Le vieil homme et la mer

Hector Noregua
Photo: Cinéma du Parc Hector Noregua

Âgé de 76 ans, Jakob Kaplan mène une existence paisible à Montevideo, près de l’océan. Époux d’une femme aimante, père de deux fils dont il peut être fier, Jakob n’en ressent pas moins un étrange vide. Qu’a-t-il fait de sa vie ? Qu’a-t-il accompli ? Rien de significatif, semble-t-il croire. Pourtant, cet émigré polonais, qui a fui l’Europe juste avant l’invasion nazie, n’a pas à rougir de son parcours. Mais voilà que, sur la plage où se prélasse sa petite-fille, le propriétaire d’un bar attire l’attention de Jakob. D’origine allemande, le type est surnommé par les habitués « le nazi ». Convaincu d’avoir débusqué un criminel de guerre en planque, voilà que Jakob fomente un enlèvement. Un détail : Jakob manifeste depuis peu des symptômes de sénilité.
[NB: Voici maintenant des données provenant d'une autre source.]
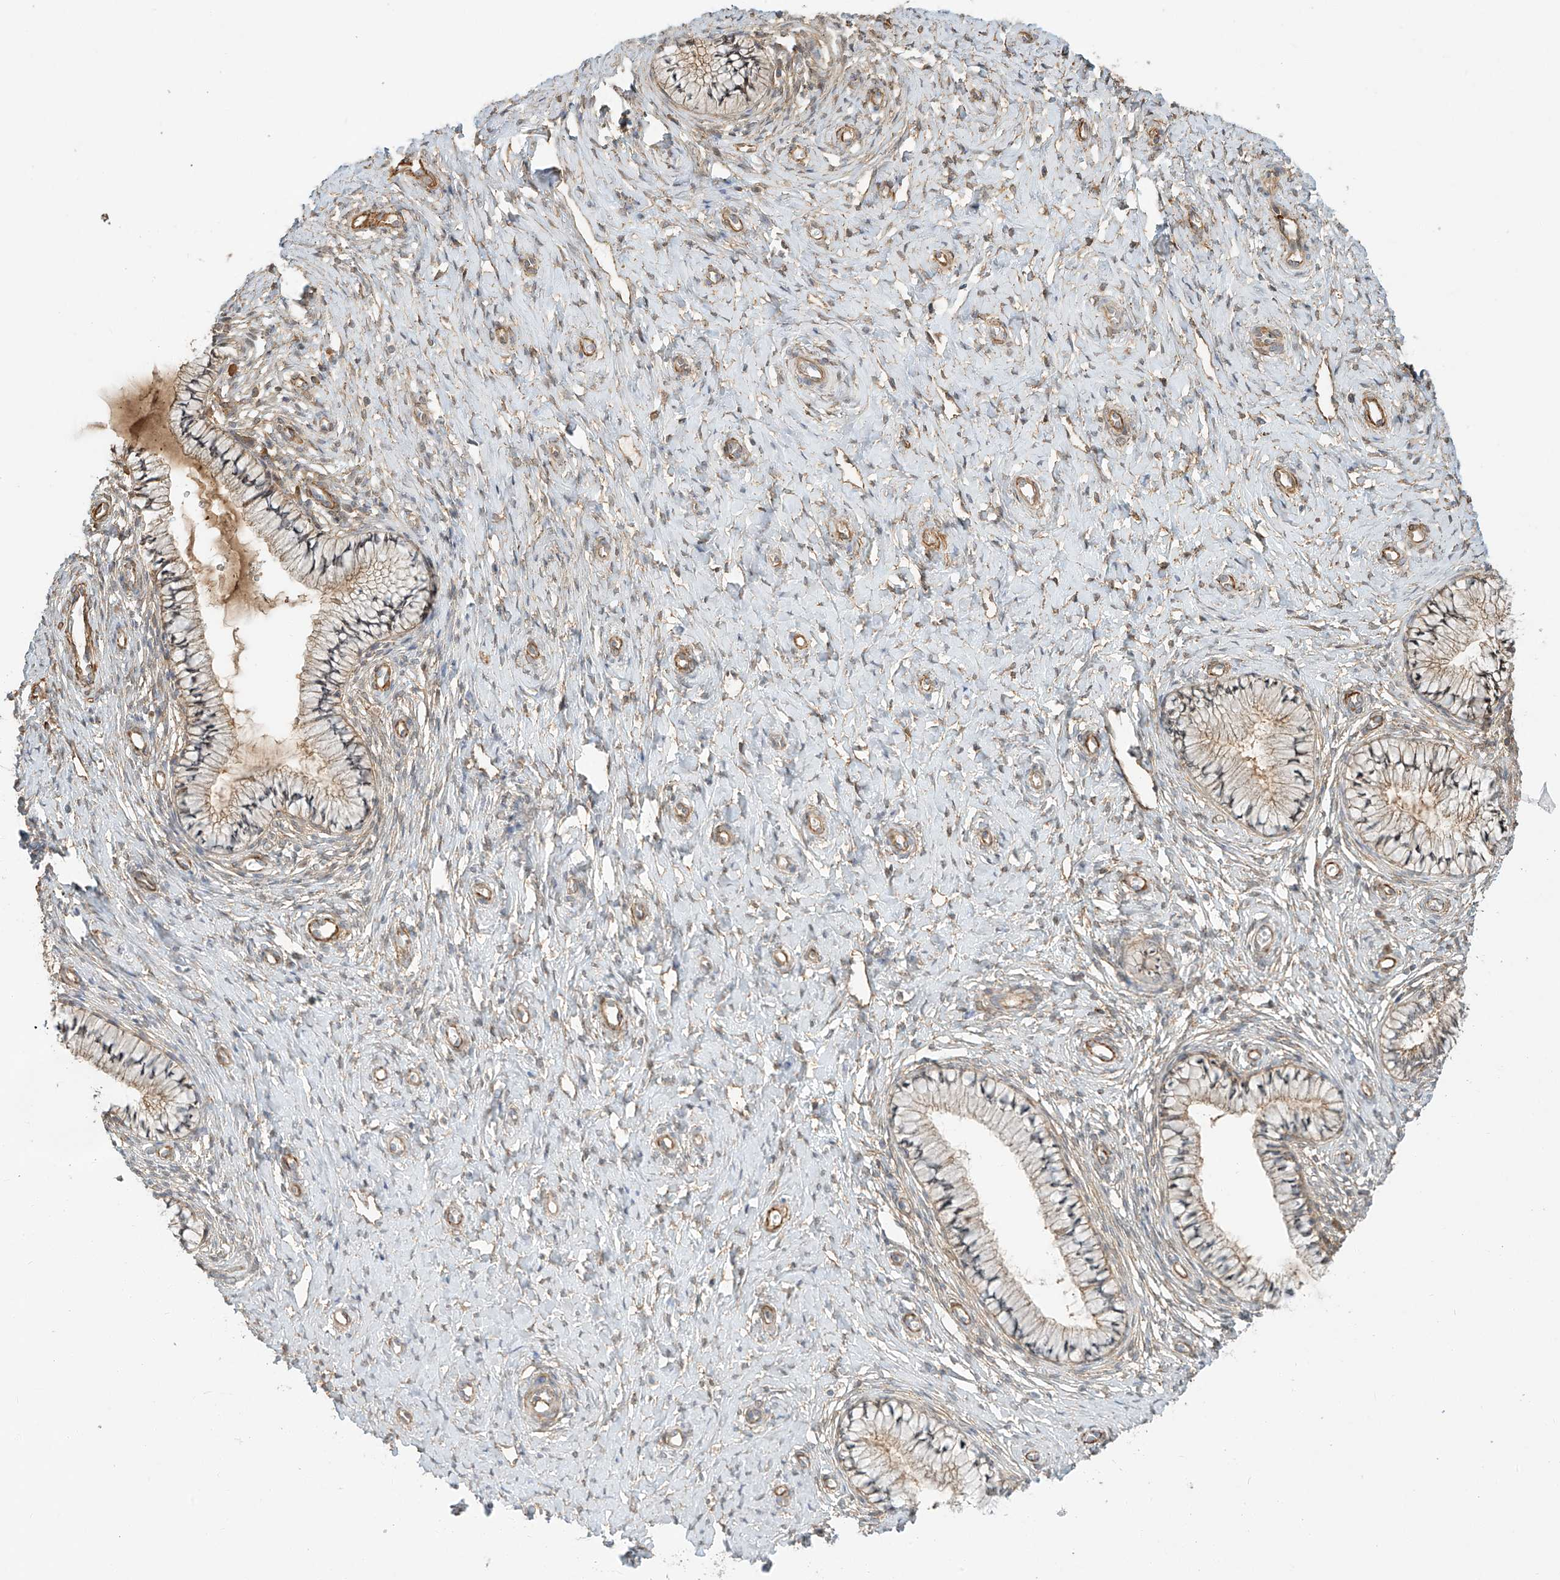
{"staining": {"intensity": "weak", "quantity": ">75%", "location": "cytoplasmic/membranous"}, "tissue": "cervix", "cell_type": "Glandular cells", "image_type": "normal", "snomed": [{"axis": "morphology", "description": "Normal tissue, NOS"}, {"axis": "topography", "description": "Cervix"}], "caption": "Protein expression analysis of unremarkable human cervix reveals weak cytoplasmic/membranous expression in about >75% of glandular cells.", "gene": "CSMD3", "patient": {"sex": "female", "age": 36}}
Telle est la prémisse, improbable mais présentée avec force conviction et un sens du détail appréciable, de la comédie dramatique Mr. Kaplan, d’Alvaro Brechner, dont le grand-père fuit autrefois la Pologne et vint s’établir en Uruguay, à l’instar du protagoniste. Là s’arrêtent les notations biographiques, l’intrigue, campée en 1997, relevant de la fiction pure.

On l’a évoqué, en dépit de la gravité du sujet, Mr. Kaplan est d’abord une comédie, une comédie émaillée de passages sombres, sujet et thèmes aidant.

Tant le ton, à la fois amusé et respectueux, que les développements, amenés sourire en coin, participent d’un souci de légèreté teintée de sérieux. Cela est évident d’entrée de jeu, alors qu’un retour en arrière montrant la Bar Mitzvah de Jakob voit le père de ce dernier déclarer : « Mon fils, tu es quelqu’un de spécial. Maintenant, va, et prouve-le ! » Des paroles qui reviennent hanter Jakob au moment de dresser un bilan existentiel.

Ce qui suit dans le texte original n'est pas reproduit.